# plants for low light areas



## scent troll (Apr 4, 2005)

im not sure if this is for all fish, but im looking to introduce some live plants in my JD tank. i mentioned anachoris above because ive had much success with that (its a low maint plant), but im wondering if there are any plants you know by name that do well in low light tanks and might do well unpotted. 
thats all...and suggestions please feel free


----------



## DiPpY eGgS (Mar 6, 2005)

Ocellatus2000 said:


> im not sure if this is for all fish, but im looking to introduce some live plants in my JD tank. i mentioned anachoris above because ive had much success with that (its a low maint plant), but im wondering if there are any plants you know by name that do well in low light tanks and might do well unpotted.
> thats all...and suggestions please feel free


I would like to say that JD's love to dig up plants. They are tough, hardy, and super pissed off when something is in their zone.. lol
It might be best to start a planted tank, establish it well, and then introduce a baby JD--I think that would yield best results if there had to be a JD in there.

» **ASSIGNED TASK 1**:
Summarize the forum thread in two sentences.
» **ASSIGNED TASK 2**:
In the forum thread, what does the reply say JDs love to do to plants?

» **DATA RECORDS**:

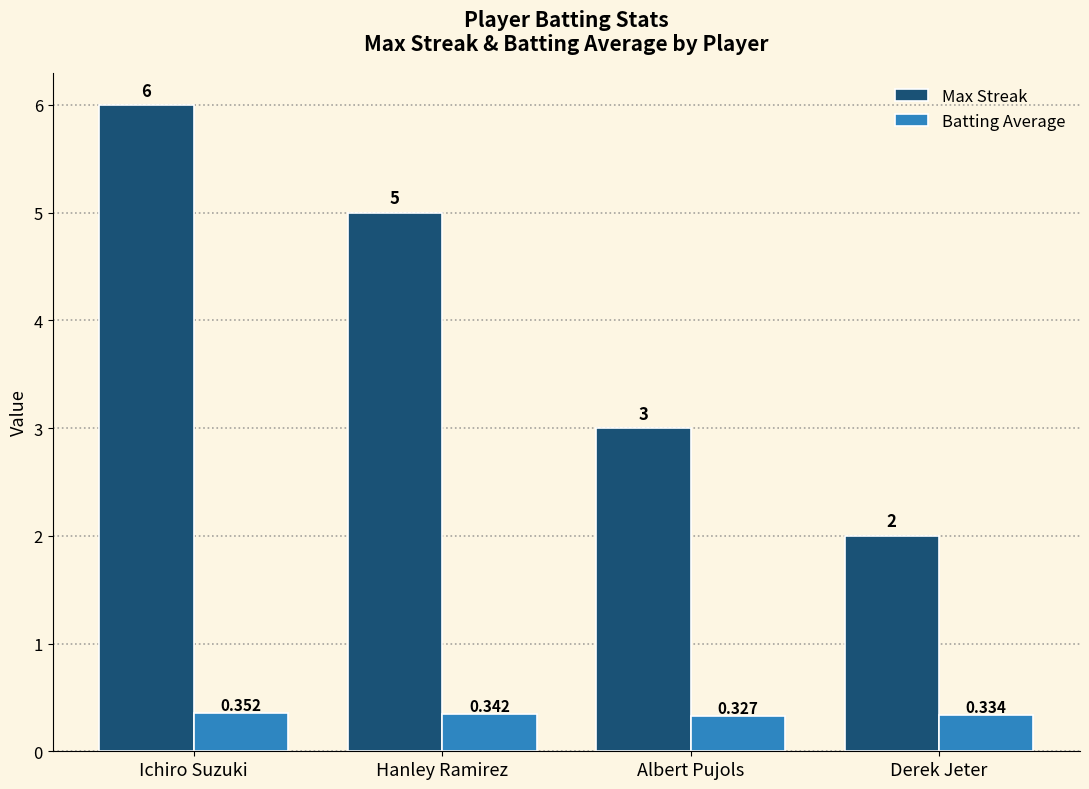

What is the greatest value displayed?

6.0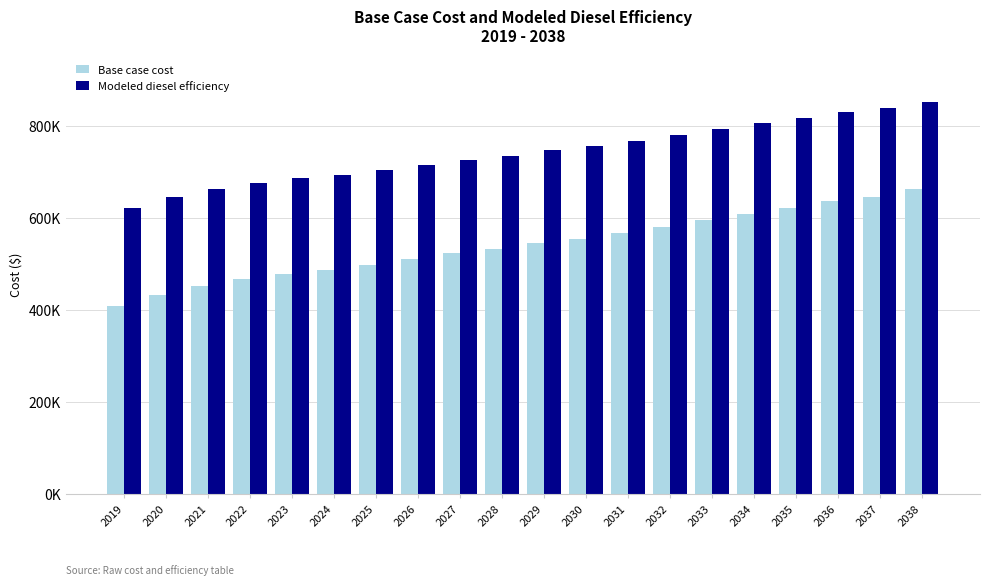

Where does the Base case cost series first go above 545231?

2029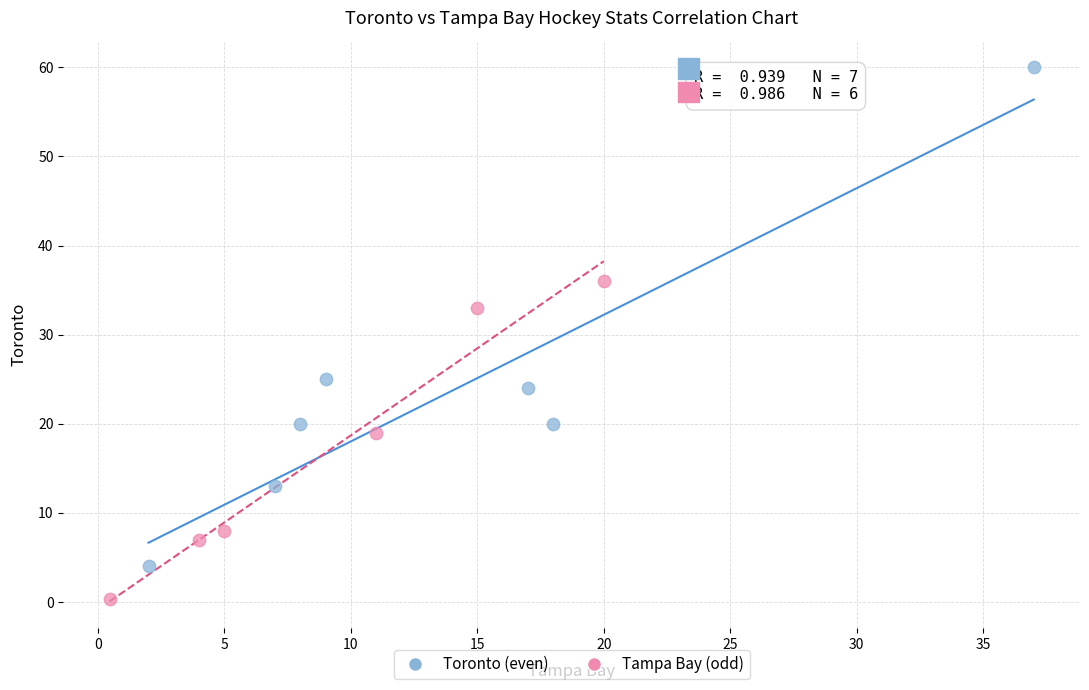

Which series contains the lowest Y value?

Tampa Bay (odd)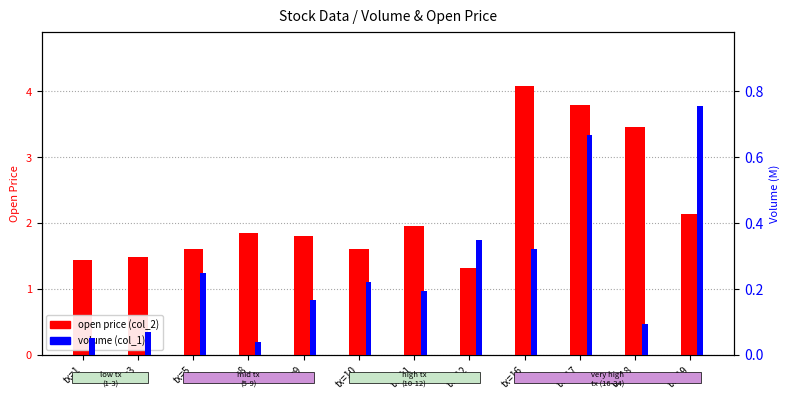

What is the value of the open price (col_2) bar at the 1st from the left?

1.4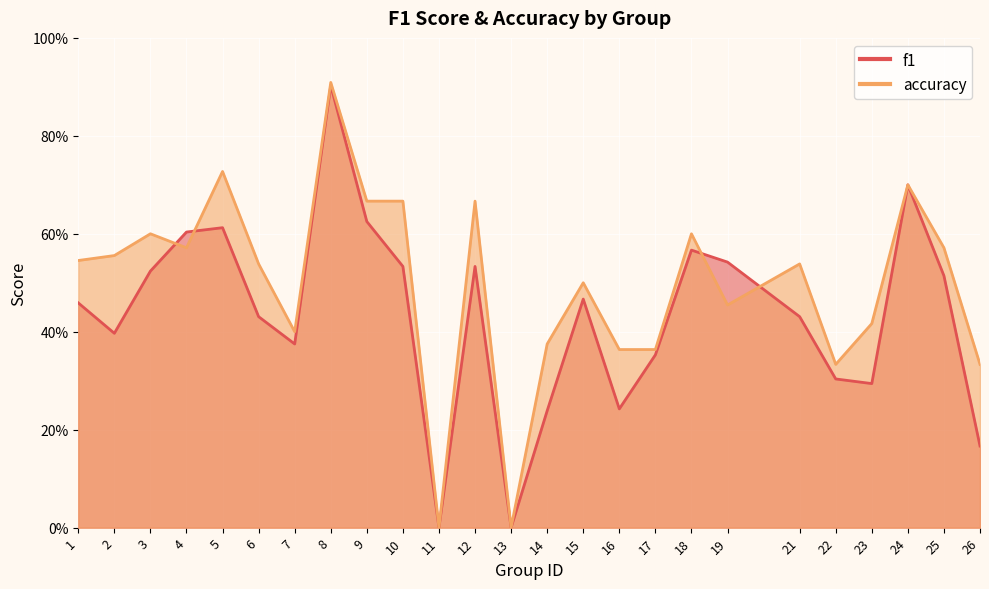

Reading left to right, what are all the values shown in this chart?

f1: 1=0.5	2=0.4	3=0.5	4=0.6	5=0.6	6=0.4	7=0.4	8=0.9	9=0.6	10=0.5	11=0.0	12=0.5	13=0.0	14=0.2	15=0.5	16=0.2	17=0.4	18=0.6	19=0.5	21=0.4	22=0.3	23=0.3	24=0.7	25=0.5	26=0.2
accuracy: 1=0.5	2=0.6	3=0.6	4=0.6	5=0.7	6=0.5	7=0.4	8=0.9	9=0.7	10=0.7	11=0.0	12=0.7	13=0.0	14=0.4	15=0.5	16=0.4	17=0.4	18=0.6	19=0.5	21=0.5	22=0.3	23=0.4	24=0.7	25=0.6	26=0.3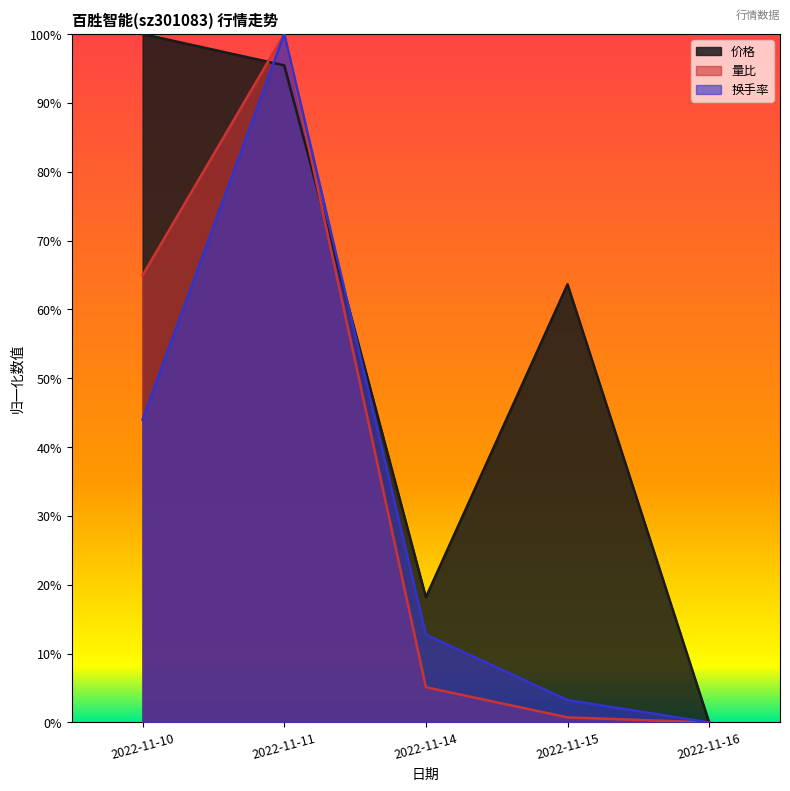

In 量比, how many points are higher than both neighbors (excluding endpoints)?

1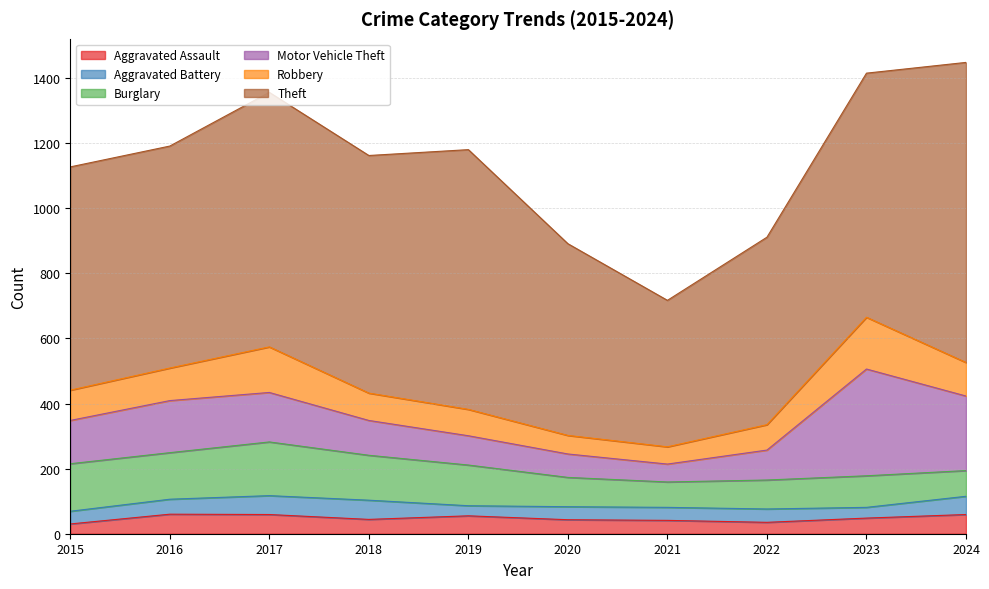

What is the minimum value for Aggravated Battery?

31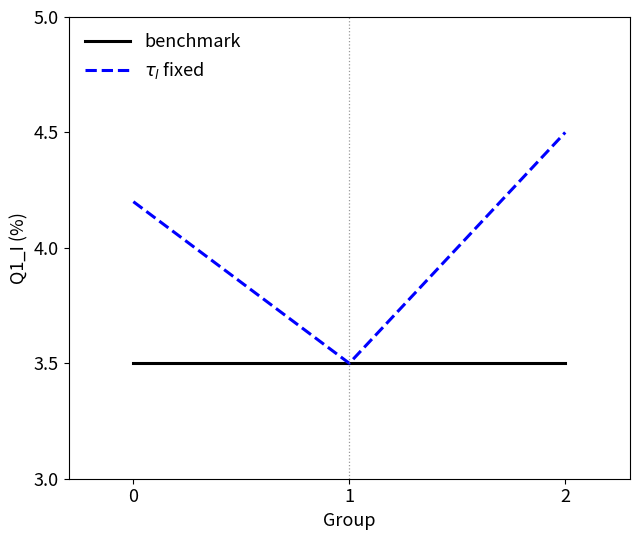

The value of benchmark at 1 is 3.5. True or false?

True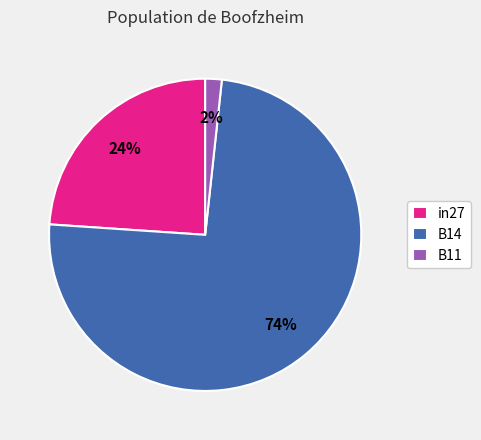

To the nearest percent, what percentage of the pie is B14?

74%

» **WRITTEN SOLUTION 1**:
A poster wants to add live plants to a JD tank and asks for plants that do well in low light and might do well unpotted, having already had success with one low-maintenance plant. A reply warns that JDs love to dig up plants and suggests establishing a planted tank first and then introducing a baby JD.

» **WRITTEN SOLUTION 2**:
Dig them up.